At the same time, in-store spending grew but at a slower rate than in previous months. 

Paul Martin, UK head of retail at KPMG, says: “Black Friday bargains saw retail sales grow by over 4% in November and was a much-needed boost both on the high street and online. Household appliances, footwear and furniture saw positive sales growth both in store and online as consumers sought out good deals on designer items and started to prepare for Christmas gatherings at home. However, some categories such as toys, computing and baby equipment have now seen several months of negative sales figures that even the festive boost has not been able to reverse.

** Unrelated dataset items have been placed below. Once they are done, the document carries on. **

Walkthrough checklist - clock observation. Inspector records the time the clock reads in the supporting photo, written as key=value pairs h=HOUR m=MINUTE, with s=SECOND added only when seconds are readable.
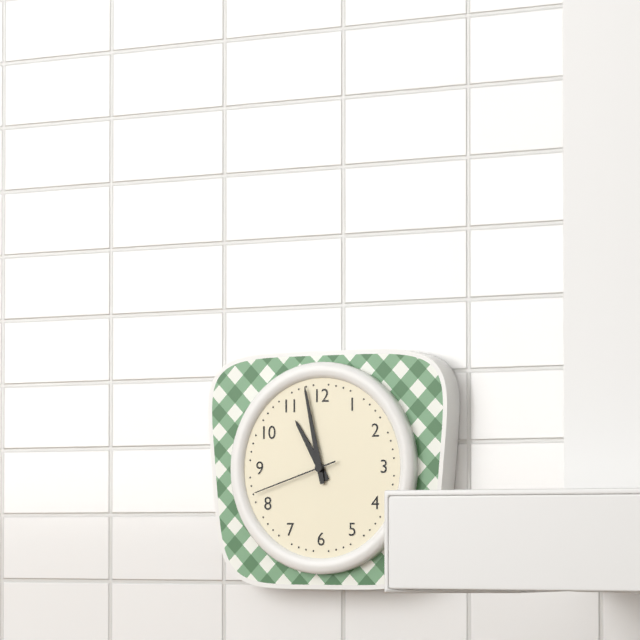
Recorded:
h=10 m=58 s=42
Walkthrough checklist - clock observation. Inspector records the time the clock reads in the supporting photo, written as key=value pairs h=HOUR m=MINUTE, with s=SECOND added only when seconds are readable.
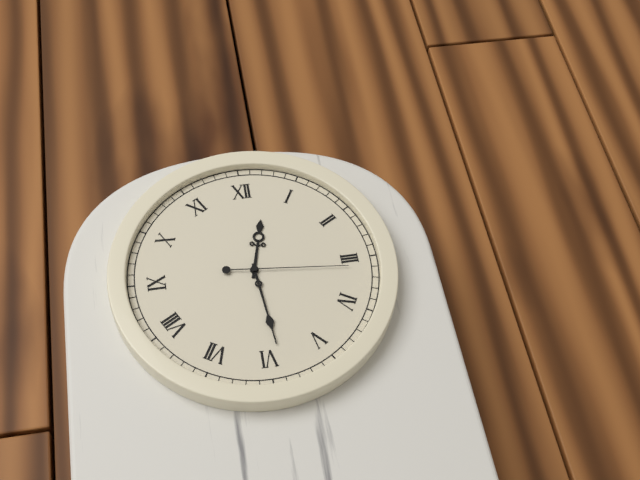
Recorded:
h=12 m=29 s=16
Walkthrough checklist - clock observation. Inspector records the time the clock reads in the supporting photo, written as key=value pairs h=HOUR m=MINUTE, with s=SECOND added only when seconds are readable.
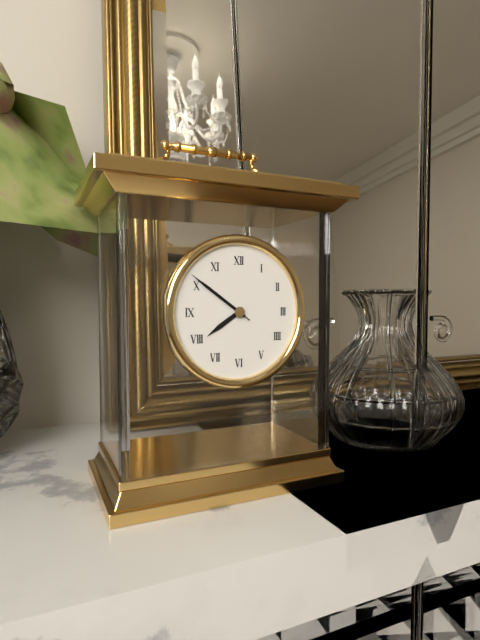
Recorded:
h=7 m=51 s=51
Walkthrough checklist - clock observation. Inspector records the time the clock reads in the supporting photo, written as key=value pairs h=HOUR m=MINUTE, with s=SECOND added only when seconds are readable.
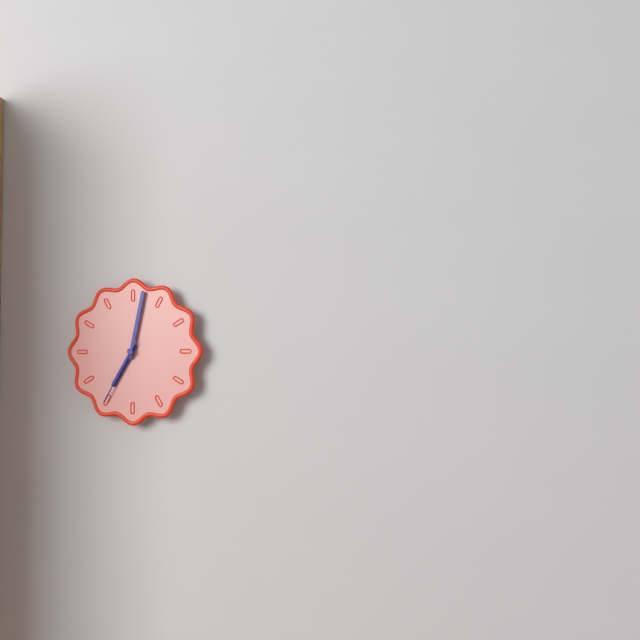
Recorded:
h=7 m=2 s=35
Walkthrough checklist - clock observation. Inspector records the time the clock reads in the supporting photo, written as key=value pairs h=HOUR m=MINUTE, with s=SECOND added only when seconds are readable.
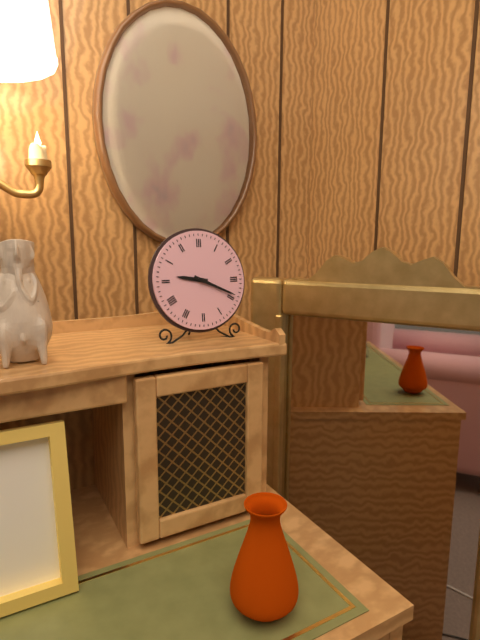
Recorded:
h=9 m=19
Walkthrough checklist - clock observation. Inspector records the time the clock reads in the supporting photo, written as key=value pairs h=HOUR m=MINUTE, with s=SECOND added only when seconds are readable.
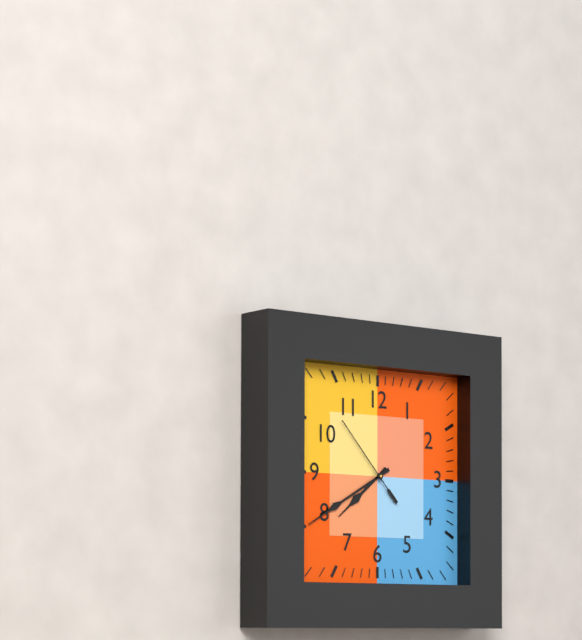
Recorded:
h=7 m=40 s=53
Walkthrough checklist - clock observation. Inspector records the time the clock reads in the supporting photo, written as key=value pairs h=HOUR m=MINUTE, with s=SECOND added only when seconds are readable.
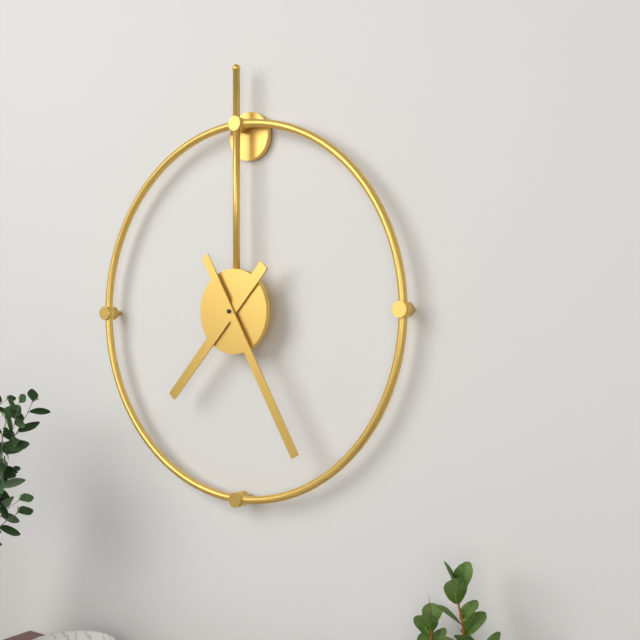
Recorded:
h=7 m=25
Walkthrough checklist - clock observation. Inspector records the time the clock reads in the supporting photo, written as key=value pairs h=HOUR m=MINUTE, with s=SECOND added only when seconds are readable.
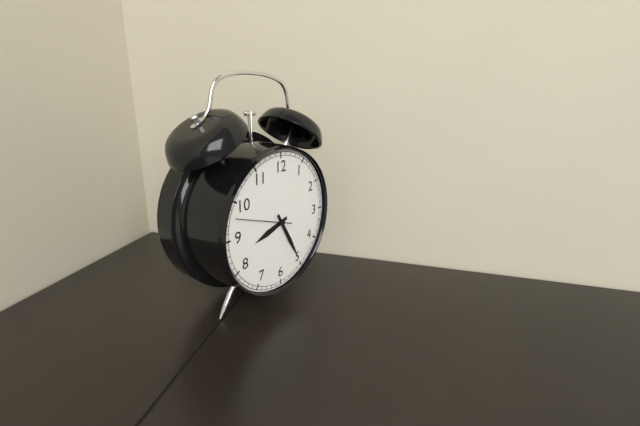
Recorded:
h=8 m=25 s=48
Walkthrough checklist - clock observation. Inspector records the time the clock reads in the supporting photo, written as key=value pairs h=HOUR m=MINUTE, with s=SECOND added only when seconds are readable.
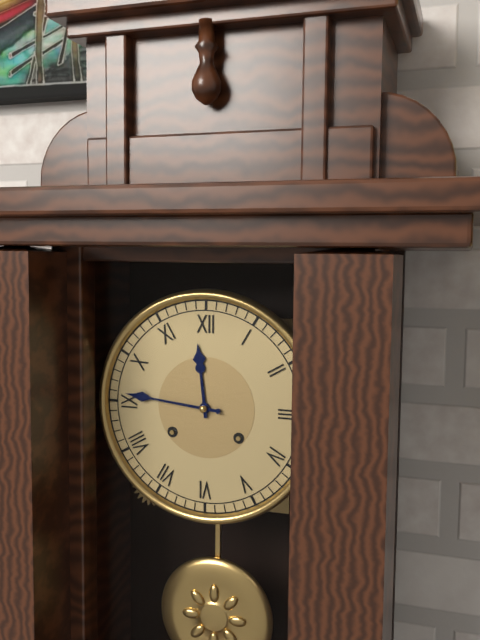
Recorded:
h=11 m=46
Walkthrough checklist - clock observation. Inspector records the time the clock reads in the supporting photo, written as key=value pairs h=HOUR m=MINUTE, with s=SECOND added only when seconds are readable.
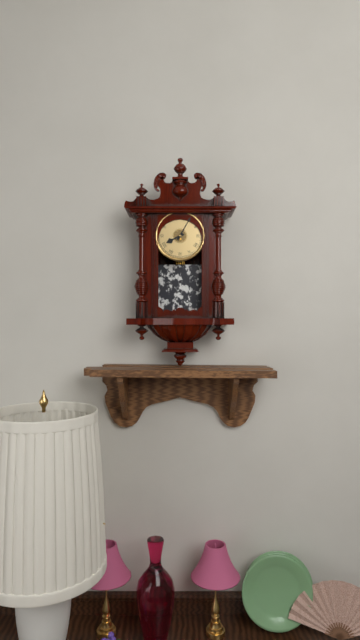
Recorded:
h=8 m=5
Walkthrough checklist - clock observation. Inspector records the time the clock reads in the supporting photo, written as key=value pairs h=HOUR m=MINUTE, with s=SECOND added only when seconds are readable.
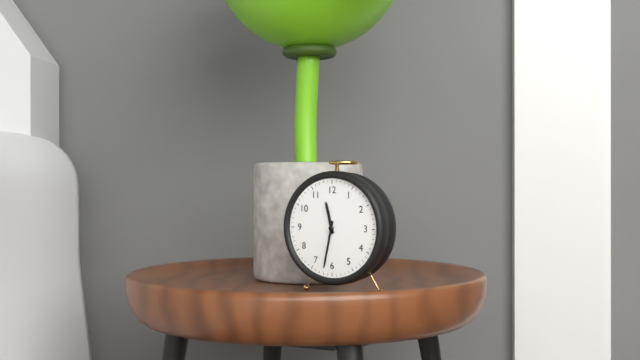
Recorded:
h=11 m=32
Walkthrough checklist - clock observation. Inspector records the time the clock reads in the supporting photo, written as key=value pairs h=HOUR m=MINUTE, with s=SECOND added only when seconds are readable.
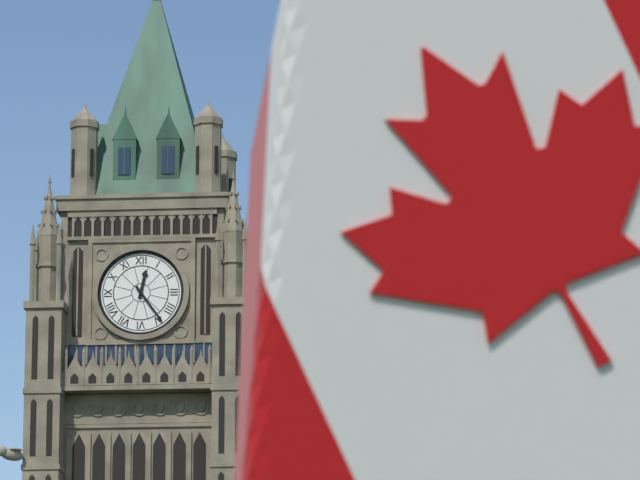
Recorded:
h=12 m=24
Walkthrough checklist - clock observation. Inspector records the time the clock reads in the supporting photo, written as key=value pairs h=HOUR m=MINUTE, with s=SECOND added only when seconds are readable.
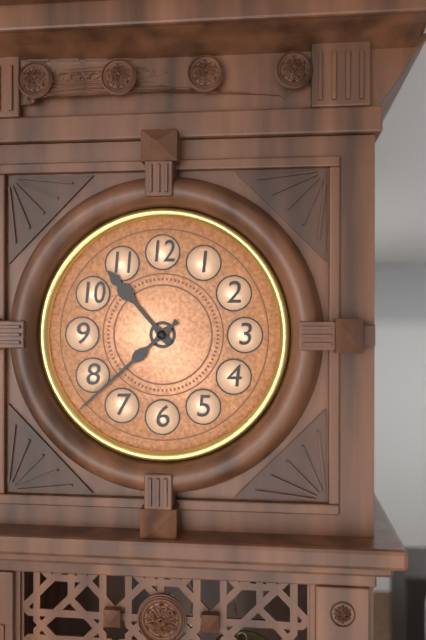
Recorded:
h=10 m=38
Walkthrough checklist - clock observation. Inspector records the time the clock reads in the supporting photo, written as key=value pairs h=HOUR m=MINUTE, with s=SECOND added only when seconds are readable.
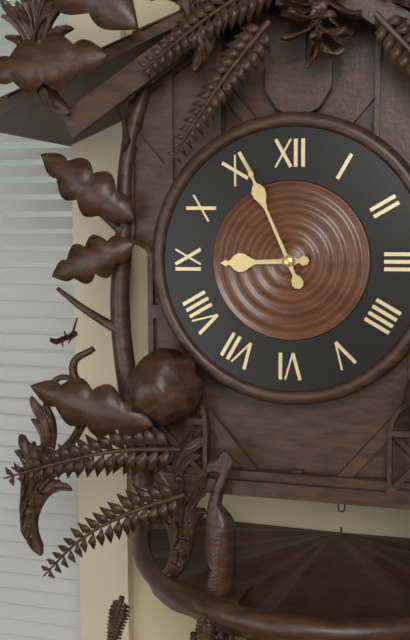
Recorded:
h=8 m=56
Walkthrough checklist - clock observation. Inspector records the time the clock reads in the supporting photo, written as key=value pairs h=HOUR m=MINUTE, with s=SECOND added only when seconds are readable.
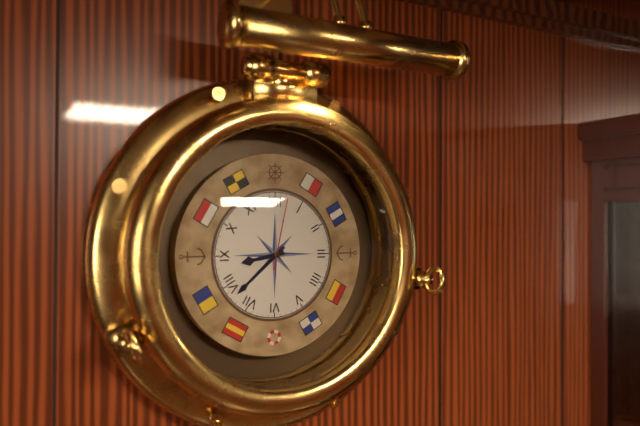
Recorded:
h=8 m=38 s=2
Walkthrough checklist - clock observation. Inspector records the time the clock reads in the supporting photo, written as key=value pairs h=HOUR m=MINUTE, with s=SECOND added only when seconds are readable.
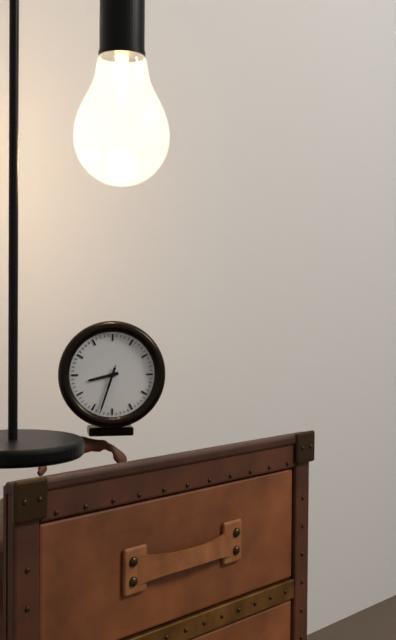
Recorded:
h=8 m=33 s=33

“As we enter the last crucial few weeks of the year, retailers will be hoping that consumers continue to focus on the Christmas feel good factor. For some struggling retailers hit hard as consumer confidence and spending declines, and costs continue to rise, the next few weeks could be critical to their survival. Retailers are well aware that in the current environment it is a battle to attract and retain every customer.  Given the economic headwinds for the year ahead, with consumer behaviour expected to evolve further as shoppers look to trade down and purchase less, understanding and meeting customer needs will be mission critical for retailers, and it’s a job that keeps getting harder.”

How shoppers spent

Sales, measured on a like-for-like (LFL) basis that strips out the effect of store and business openings and closures, were 4.1% up on last November, when they had risen by 1.8%. They were also ahead of the average growth over both three (+2.3%) and 12 months (+1.2%).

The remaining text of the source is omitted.